### CONSIGNES
#1 D'après l'extrait sur la sûreté nucléaire à l'Est, dans quelle ville se tiendra la conférence du G7 prévue au printemps prochain ?
#2 Indiquez si chacune des affirmations suivantes concorde avec l'extrait sur la sûreté nucléaire à l'Est, en répondant par oui ou par non et en citant les mots décisifs du texte. (a) On peut faire la morale aux Bulgares. (b) La sûreté nucléaire à l'Est figurera parmi les thèmes de la conférence prévue à Moscou. (c) La personne interrogée souhaite que la coopération avec EDF reprenne sur de nouvelles bases.
#3 Poursuivez l'extrait sur la sûreté nucléaire à l'Est à la suite de sa dernière phrase.

Nous ne pouvons pas faire la morale aux Bulgares. Je suis convaincue que nous avons la responsabilité à la fois de développer une culture de sûreté et de maintenir une écoute et un dialogue qui prennent en compte les difficultés des populations. Mais il faut se garder de se laisser entraîner dans un processus qui nous conduirait vers des demandes de financement inacceptables comme cela a été le cas pour Tchernobyl ou qui ne subordonneraient pas toute aide à des mesures immédiates de mise aux normes de sécurité.

Au-delà de l’urgence que représente Kozloduy, il faudrait le plus rapidement possible débattre d’un plan Marshall de sauvetage des centrales nucléaires à l’Est. Il faut convaincre nos homologues de l’absolue nécessité de la culture de sûreté dans le cadre d’organismes de contrôle indépendants. On ne peut pas s’amuser à laisser planer de tels risques sur la tête des habitants des pays de l’Est et de nos concitoyens. Aujourd’hui, nous sommes dos au mur. Dans le cadre du G7, une conférence est prévue à Moscou au printemps prochain et le thème de la sûreté nucléaire à l’Est sera abordé. Mettons-nous donc au travail pour établir un dialogue constructif et trouver des solutions fiables.

Q. : Approuvez-vous la décision d’EDF de rappeler ses experts de Kozloduy ?

R. : L’argument avancé par le groupe selon lequel il ne pouvait pas cautionner l’inacceptable est à prendre en considération. Personnellement, je pense que la Bulgarie a probablement besoin d’EDF davantage aujourd’hui qu’hier. Et je souhaite que la coopération avec EDF puisse reprendre sur de nouvelles bases.


Le Figaro Magazine : samedi 4 novembre 1995

Catherine Nay : Vous rentrez de Sofia, où s’est tenue la troisième conférence des ministres européens de l’Environnement. Qu’avez-vous décidés ?

### ENTRÉES DE DONNÉES

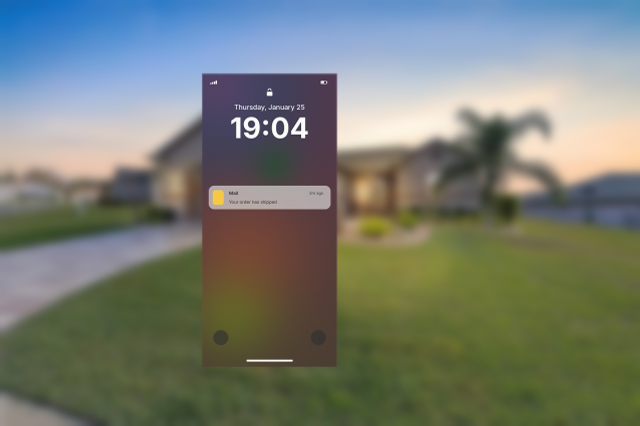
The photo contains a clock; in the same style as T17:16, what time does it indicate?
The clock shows T19:04
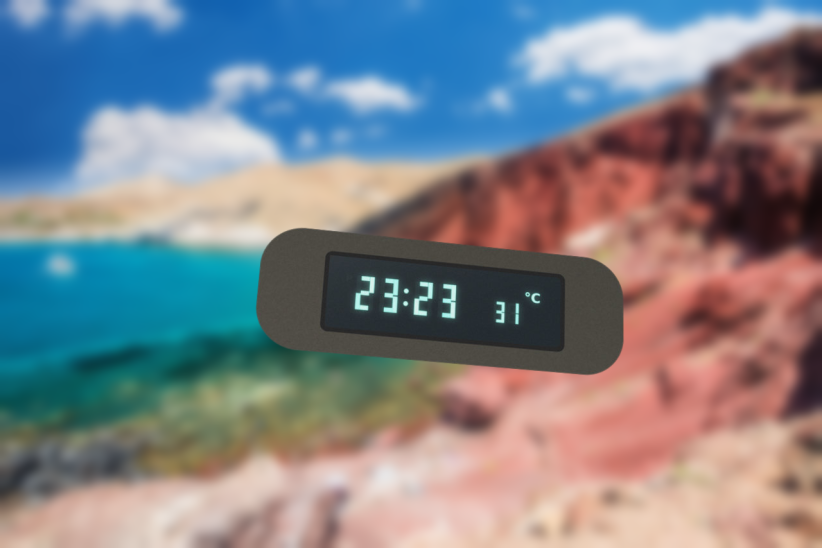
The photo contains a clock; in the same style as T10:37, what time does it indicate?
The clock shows T23:23
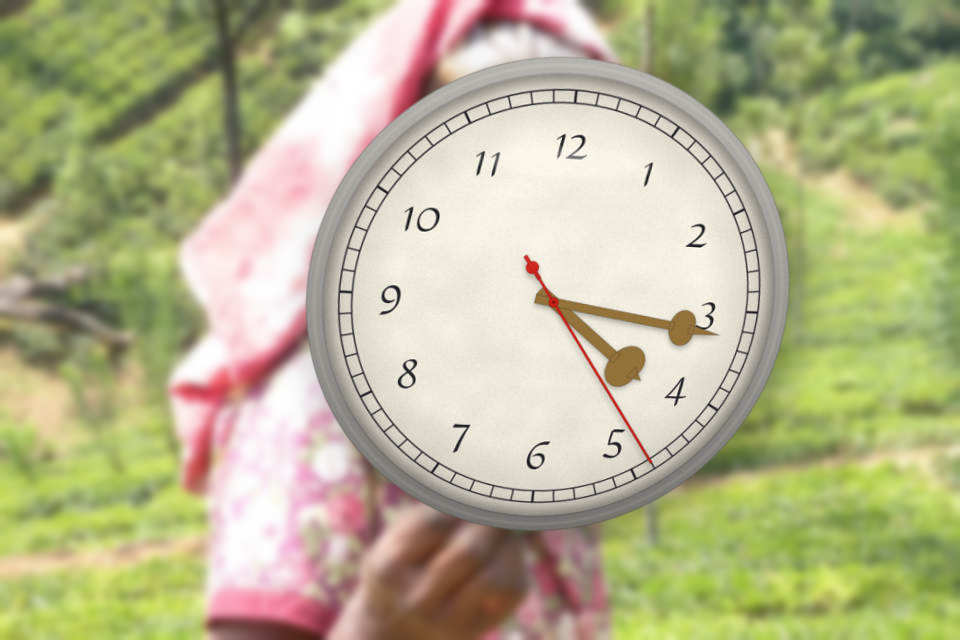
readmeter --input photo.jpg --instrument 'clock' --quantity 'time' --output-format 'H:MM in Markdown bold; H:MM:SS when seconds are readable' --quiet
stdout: **4:16:24**
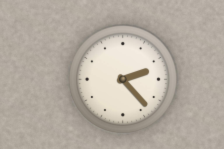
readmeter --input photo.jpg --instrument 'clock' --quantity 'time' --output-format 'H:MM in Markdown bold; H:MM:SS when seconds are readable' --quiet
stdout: **2:23**
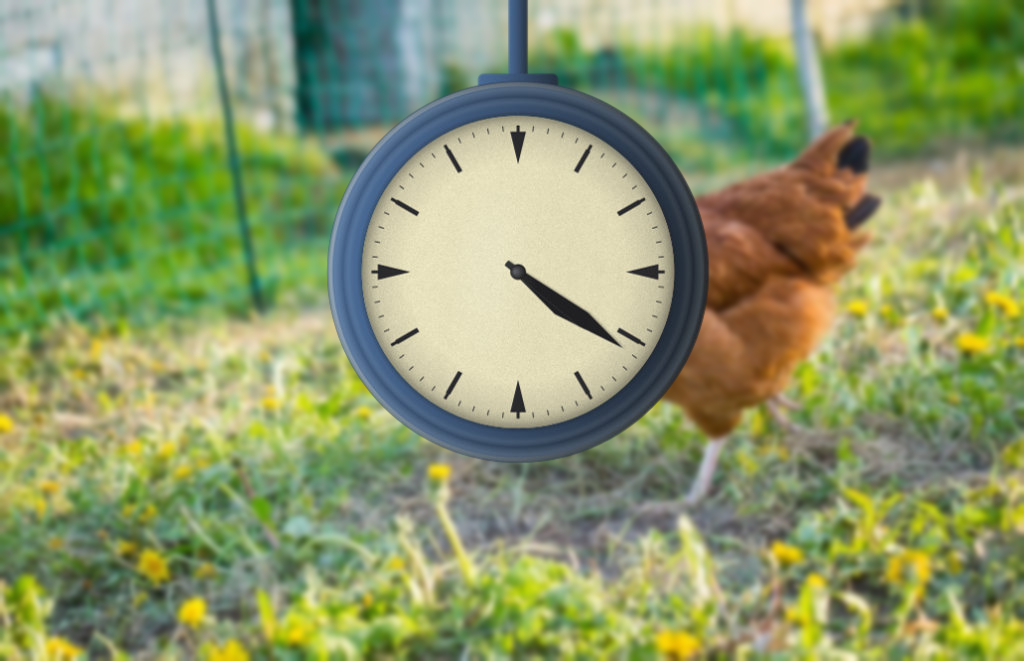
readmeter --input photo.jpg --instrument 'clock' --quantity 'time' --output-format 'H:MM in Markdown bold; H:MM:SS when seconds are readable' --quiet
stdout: **4:21**
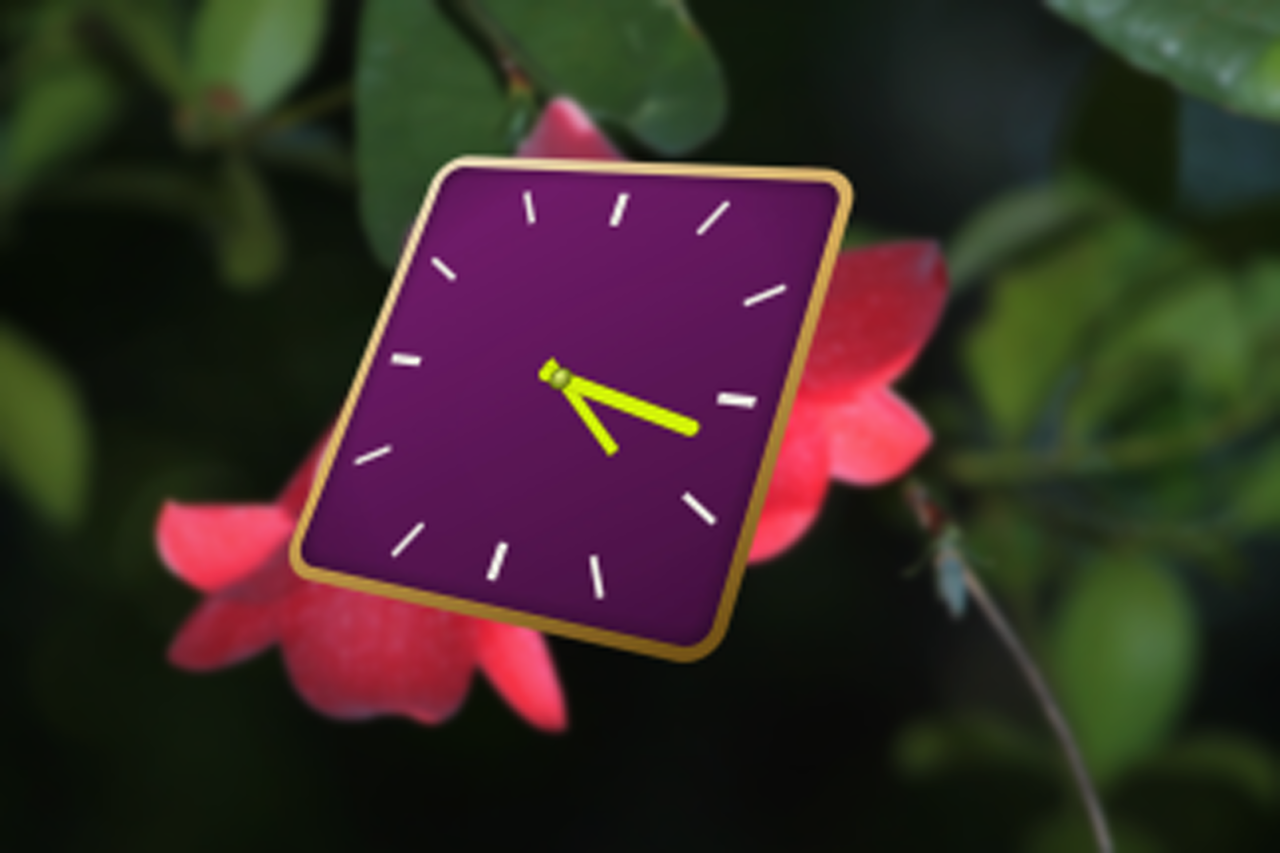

### RÉPONSES PAR TÂCHE
#1 À Moscou.

#2
(a) Non : « Nous ne pouvons pas faire la morale aux Bulgares. »
(b) Oui : « le thème de la sûreté nucléaire à l’Est sera abordé »
(c) Oui : « je souhaite que la coopération avec EDF puisse reprendre sur de nouvelles bases »

#3
Corinne Lepage : Les résultats de la conférence paneuropéenne sont une chose, le problème de la centrale de Kozloduy en est une autre. Sur le premier point, la déclaration interministérielle précise les grands axes de la coopération avec les pays de l’Est et les modalités de financement. Parmi les sujets abordés (la biodiversité, la lutte contre les pollutions de toute nature), figure la sûreté nucléaire, avec une référence aux principes de prévention et de précaution.

Sur le deuxième point, malheureusement, aucune décision n’a été prise. Et ce, en dépit de la demande – faite sur la suggestion de la France – formulée par José-Ramon Borell (président du Conseil de l’Union européenne, chargé de l’Environnement) auprès du vice-premier ministre bulgare, de fermer le réacteur numéro un de la centrale. Cette demande semble, pour l’instant, se heurter à une fin de non-recevoir.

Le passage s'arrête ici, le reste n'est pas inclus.